Rewrite the material from its first line through the line containing "(shuts Christmas Day", swapping every "Continue reading" for "Read more" and leaving everything else as it is.

Records from a collection:

###

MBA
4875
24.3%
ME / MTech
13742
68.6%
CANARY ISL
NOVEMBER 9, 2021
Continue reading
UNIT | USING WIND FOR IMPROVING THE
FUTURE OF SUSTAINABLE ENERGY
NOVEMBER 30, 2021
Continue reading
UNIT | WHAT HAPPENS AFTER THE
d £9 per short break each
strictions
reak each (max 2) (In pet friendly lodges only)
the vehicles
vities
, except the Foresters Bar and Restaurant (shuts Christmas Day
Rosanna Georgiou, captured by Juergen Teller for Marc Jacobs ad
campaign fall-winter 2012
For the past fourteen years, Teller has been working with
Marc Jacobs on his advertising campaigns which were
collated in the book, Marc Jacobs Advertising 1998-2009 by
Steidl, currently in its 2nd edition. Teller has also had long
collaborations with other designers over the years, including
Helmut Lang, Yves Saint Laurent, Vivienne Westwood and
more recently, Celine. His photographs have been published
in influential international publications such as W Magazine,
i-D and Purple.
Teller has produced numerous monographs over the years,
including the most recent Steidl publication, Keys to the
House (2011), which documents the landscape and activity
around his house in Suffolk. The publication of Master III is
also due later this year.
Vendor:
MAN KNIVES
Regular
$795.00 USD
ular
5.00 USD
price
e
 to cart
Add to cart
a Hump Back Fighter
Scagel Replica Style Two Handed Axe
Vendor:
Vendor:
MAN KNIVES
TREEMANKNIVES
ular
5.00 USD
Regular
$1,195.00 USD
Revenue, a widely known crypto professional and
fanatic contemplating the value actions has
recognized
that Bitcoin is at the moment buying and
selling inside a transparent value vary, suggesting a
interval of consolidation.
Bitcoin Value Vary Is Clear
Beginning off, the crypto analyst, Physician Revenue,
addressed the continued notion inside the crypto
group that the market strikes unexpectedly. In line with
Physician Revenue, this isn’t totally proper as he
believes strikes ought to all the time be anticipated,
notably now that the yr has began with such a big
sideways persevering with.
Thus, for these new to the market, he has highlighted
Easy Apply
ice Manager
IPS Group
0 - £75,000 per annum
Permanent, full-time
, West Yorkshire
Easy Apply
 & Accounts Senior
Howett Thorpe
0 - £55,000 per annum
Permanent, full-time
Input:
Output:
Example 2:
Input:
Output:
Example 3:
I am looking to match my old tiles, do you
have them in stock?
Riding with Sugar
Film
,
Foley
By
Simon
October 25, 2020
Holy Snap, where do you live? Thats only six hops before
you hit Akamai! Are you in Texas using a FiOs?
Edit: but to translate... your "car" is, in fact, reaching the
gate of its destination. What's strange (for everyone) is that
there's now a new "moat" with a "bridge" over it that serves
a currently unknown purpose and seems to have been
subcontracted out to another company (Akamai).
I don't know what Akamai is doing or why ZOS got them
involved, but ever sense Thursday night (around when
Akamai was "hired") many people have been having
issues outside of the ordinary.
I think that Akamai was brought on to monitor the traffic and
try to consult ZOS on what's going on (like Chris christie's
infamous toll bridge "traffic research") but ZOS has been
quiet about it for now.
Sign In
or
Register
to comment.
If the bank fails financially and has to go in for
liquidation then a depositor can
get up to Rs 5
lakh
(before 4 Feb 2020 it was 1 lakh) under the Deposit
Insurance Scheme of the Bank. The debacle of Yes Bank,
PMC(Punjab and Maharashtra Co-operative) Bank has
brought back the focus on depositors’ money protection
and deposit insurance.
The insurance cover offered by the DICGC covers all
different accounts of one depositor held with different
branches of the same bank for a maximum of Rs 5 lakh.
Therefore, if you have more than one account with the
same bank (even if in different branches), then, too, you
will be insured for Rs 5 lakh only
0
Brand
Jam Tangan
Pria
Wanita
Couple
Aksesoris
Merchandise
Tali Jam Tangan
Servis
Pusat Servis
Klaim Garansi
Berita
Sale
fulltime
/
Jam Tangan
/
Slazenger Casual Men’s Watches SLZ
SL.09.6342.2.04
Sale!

###

◆ Task response ◆
MBA
4875
24.3%
ME / MTech
13742
68.6%
CANARY ISL
NOVEMBER 9, 2021
Read more
UNIT | USING WIND FOR IMPROVING THE
FUTURE OF SUSTAINABLE ENERGY
NOVEMBER 30, 2021
Read more
UNIT | WHAT HAPPENS AFTER THE
d £9 per short break each
strictions
reak each (max 2) (In pet friendly lodges only)
the vehicles
vities
, except the Foresters Bar and Restaurant (shuts Christmas Day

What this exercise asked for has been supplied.